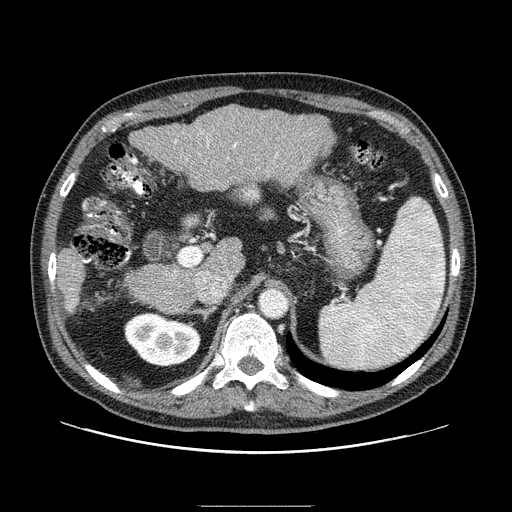
Contrast-enhanced abdominal CT (liver protocol), one axial slice. Reconstruction kernel STANDARD. One of 2 acquisitions stored at this slice position. Soft-tissue window (W 400 / L 40 HU). 512 × 512 image matrix, field of view 400 × 400 mm. Case-level facts recorded for this patient, not image findings: diagnosis: hepatocellular carcinoma (patient treated with transarterial chemoembolisation; whether this scan precedes or follows treatment is not stated here); TNM stage (as recorded): Stage-II; Child-Pugh class: A; tumour nodularity: multinodular.
Structures marked on this image (semi-automatic segmentation, software-assisted and operator-edited):
- liver parenchyma outside the tumour (the mass and vessels are separate outlines, so this box may not span the whole liver): bounding box <56,104,334,314> (left, top, right, bottom; pixels)
- portal vein: <69,132,278,308>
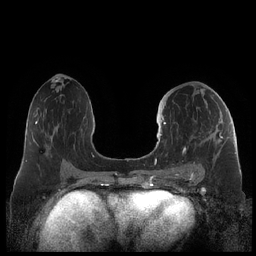
Breast MRI (dynamic contrast-enhanced), one axial slice. Slice 108 of 248 in the series (ordered by position). Dynamic contrast-enhanced series, time point 2 of 7 at this slice position (early post-contrast). 1.5 T. TE 1.9 ms, TR 4.1 ms. 0.8 mm slice thickness. 256 × 256 image matrix. Female patient.
Structures marked on this image (semi-automatic segmentation, software-assisted and operator-edited):
- enhancing-tissue mask used for the functional tumour volume (all voxels passing the contrast-enhancement thresholds inside the analysis volume; usually the tumour): bounding box [x1, y1, x2, y2] px = [159, 117, 223, 178]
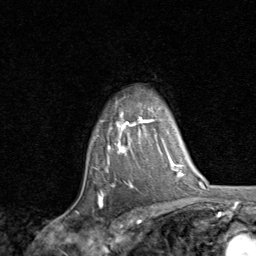
Breast MRI, one axial slice; position 64 of 80 along the scan axis; cropped to one breast; dynamic contrast-enhanced series, time point 2 of 8 at this slice position (early post-contrast); 1.5 T; TE 1.7 ms, TR 4.5 ms; 2 mm slice thickness; 256 × 256 image matrix. Female patient.
Structures marked on this image (semi-automatically segmented with operator editing):
- enhancing-tissue mask used for the functional tumour volume (all voxels passing the contrast-enhancement thresholds inside the analysis volume; usually the tumour): box from (x=98, y=114) to (x=154, y=199) px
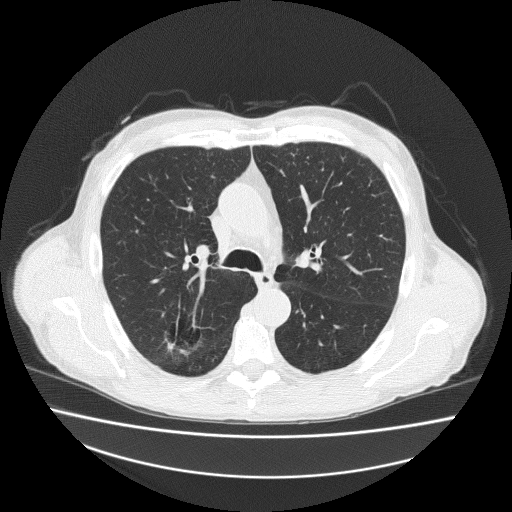
Low-dose screening chest CT, axial slice. Second annual screen. Lung window (W 1500 / L -600 HU). Lung (sharp) reconstruction kernel (FC51). Slice 71 of 186 in the series. 512 × 512 image matrix. Male, age 73 years at enrolment. Current smoker at enrolment.
Expert-annotated lung lesion, bounding box <158,313,212,356> (left, top, right, bottom; pixels). Screening reader's record for this exam: no non-calcified nodule ≥4 mm recorded. Official screen result: negative screen, minor abnormalities not suspicious for lung cancer. Lung cancer was diagnosed 418 days after this screen: adenosquamous carcinoma, right upper lobe, well differentiated (G1), stage IA (AJCC 6th edition), 20 mm at pathology.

== What is expected ==
Using the data above, retype exactly the lines from the line with "117, 223, 178]" to the line with "Low-dose screening chest", inclusive. No pictures and nothing else.

== Answer space ==
- enhancing-tissue mask used for the functional tumour volume (all voxels passing the contrast-enhancement thresholds inside the analysis volume; usually the tumour): bounding box [x1, y1, x2, y2] px = [159, 117, 223, 178]
Breast MRI, one axial slice; position 64 of 80 along the scan axis; cropped to one breast; dynamic contrast-enhanced series, time point 2 of 8 at this slice position (early post-contrast); 1.5 T; TE 1.7 ms, TR 4.5 ms; 2 mm slice thickness; 256 × 256 image matrix. Female patient.
Structures marked on this image (semi-automatically segmented with operator editing):
- enhancing-tissue mask used for the functional tumour volume (all voxels passing the contrast-enhancement thresholds inside the analysis volume; usually the tumour): box from (x=98, y=114) to (x=154, y=199) px
Low-dose screening chest CT, axial slice. Second annual screen. Lung window (W 1500 / L -600 HU). Lung (sharp) reconstruction kernel (FC51). Slice 71 of 186 in the series. 512 × 512 image matrix. Male, age 73 years at enrolment. Current smoker at enrolment.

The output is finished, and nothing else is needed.